Speaking of Sappho, I'm enrolled in an introductory course of Ancient Greek, which I am enjoying immensely. Declensions aren't as scary as I thought they would be, and finding my way to meaning in this ancient language is like solving the best kind of puzzle. There are a LOT of sentences about Homer's brother, but I can deal. My professor is awesome, and is the same one I had for my Classical Mythology course last semester.

The final class I'm taking this semester is Pragmatics, and it is yet another repeat Professor as I had her for Semantics last semester. This course is much easier than the last, since there is as of yet no set theory, and it plays more with actual language, which is something I missed in Semantics, as we worked more with logical data in that course. I missed in Semantics, as we worked with more logical than raw linguistic data. Both are important to the domain of linguistics studies, and I am glad to have taken Semantics for enriching my general linguistics knowledge, but so far pragmatics has been much more my speed.

Outside of actual class hours I am of course keeping up with my homework assignments, but also working on my thesis, which is official now, and will be concentrated on translations of selected poems of Sor Juana Inés de la Cruz, accompanied by a critical introduction. Working on those translations is a joy, but hard work. Many of her poems are quite long, and the one that I am currently focusing on is 152 lines and they are tough ones.
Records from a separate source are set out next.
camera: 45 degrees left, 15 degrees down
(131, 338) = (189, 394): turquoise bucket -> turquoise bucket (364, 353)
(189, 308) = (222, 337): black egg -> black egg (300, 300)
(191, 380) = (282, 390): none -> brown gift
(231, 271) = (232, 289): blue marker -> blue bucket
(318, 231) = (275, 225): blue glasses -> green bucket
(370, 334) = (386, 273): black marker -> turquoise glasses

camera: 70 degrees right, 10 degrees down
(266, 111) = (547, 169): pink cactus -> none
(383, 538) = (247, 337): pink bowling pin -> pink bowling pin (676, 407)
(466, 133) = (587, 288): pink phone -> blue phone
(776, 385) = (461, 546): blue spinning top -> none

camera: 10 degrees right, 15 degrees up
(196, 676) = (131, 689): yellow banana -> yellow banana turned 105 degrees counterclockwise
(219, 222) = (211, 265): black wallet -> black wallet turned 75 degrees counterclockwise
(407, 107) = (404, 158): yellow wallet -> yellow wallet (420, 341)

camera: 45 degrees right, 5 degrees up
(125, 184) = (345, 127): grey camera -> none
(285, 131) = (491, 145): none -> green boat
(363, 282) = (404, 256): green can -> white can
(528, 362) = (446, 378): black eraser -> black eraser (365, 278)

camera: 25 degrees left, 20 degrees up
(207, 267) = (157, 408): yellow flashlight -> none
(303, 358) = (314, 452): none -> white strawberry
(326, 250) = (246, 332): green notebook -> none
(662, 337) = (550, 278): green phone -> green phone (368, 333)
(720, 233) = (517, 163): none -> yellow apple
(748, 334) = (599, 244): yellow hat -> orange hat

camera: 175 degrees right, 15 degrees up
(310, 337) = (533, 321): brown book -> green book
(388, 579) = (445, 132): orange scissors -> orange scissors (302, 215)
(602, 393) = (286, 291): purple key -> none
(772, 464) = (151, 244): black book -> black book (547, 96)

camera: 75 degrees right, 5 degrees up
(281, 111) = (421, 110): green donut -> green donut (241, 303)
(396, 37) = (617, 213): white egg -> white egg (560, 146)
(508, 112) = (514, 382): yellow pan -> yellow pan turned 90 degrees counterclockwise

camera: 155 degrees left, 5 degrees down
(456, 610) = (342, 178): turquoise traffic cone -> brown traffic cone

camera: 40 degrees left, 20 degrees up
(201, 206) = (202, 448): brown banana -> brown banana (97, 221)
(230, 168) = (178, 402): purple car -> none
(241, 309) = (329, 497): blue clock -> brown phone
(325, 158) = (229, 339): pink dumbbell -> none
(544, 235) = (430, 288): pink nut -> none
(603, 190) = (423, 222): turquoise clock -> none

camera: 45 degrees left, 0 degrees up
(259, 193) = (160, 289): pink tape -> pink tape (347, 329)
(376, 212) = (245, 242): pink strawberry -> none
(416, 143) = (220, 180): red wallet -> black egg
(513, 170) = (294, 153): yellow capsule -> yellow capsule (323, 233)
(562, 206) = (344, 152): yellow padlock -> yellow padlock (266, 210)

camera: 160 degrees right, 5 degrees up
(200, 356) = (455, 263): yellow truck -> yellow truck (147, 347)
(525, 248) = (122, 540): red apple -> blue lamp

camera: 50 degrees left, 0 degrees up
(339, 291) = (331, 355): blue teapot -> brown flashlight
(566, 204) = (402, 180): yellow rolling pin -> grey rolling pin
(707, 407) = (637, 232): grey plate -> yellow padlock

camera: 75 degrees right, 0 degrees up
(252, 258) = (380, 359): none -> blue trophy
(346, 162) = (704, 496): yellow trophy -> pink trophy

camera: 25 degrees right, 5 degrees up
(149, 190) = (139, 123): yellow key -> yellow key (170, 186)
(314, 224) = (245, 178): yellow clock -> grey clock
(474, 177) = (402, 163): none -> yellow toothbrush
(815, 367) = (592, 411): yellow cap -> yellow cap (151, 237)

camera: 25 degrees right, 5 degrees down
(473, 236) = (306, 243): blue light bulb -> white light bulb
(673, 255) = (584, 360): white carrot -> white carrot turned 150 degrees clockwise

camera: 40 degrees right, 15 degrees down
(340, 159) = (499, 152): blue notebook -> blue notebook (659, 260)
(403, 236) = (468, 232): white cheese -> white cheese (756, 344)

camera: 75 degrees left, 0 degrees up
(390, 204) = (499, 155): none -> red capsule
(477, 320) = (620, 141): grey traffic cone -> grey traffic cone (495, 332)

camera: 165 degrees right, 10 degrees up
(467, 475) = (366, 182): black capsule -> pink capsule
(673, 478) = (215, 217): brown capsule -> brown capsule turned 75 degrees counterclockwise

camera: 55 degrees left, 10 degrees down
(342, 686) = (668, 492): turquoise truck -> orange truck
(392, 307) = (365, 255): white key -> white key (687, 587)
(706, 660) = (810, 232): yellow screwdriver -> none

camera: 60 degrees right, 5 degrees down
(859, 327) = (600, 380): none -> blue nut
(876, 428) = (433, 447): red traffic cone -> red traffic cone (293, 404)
I have recently started working with one of the scholars at the Women's Studies Resource Center at Brandeis, Mary Berg, on her translations, which I greatly enjoy. Right now she is working on a bilingual edition of short stories by the Cuban writer Laidi Fernández de Juan. It's an exciting project, and one I am glad to be a part of.

So that's it for now! I just wanted to give you a small taste for the content of the blog this semester, and I will update again soon!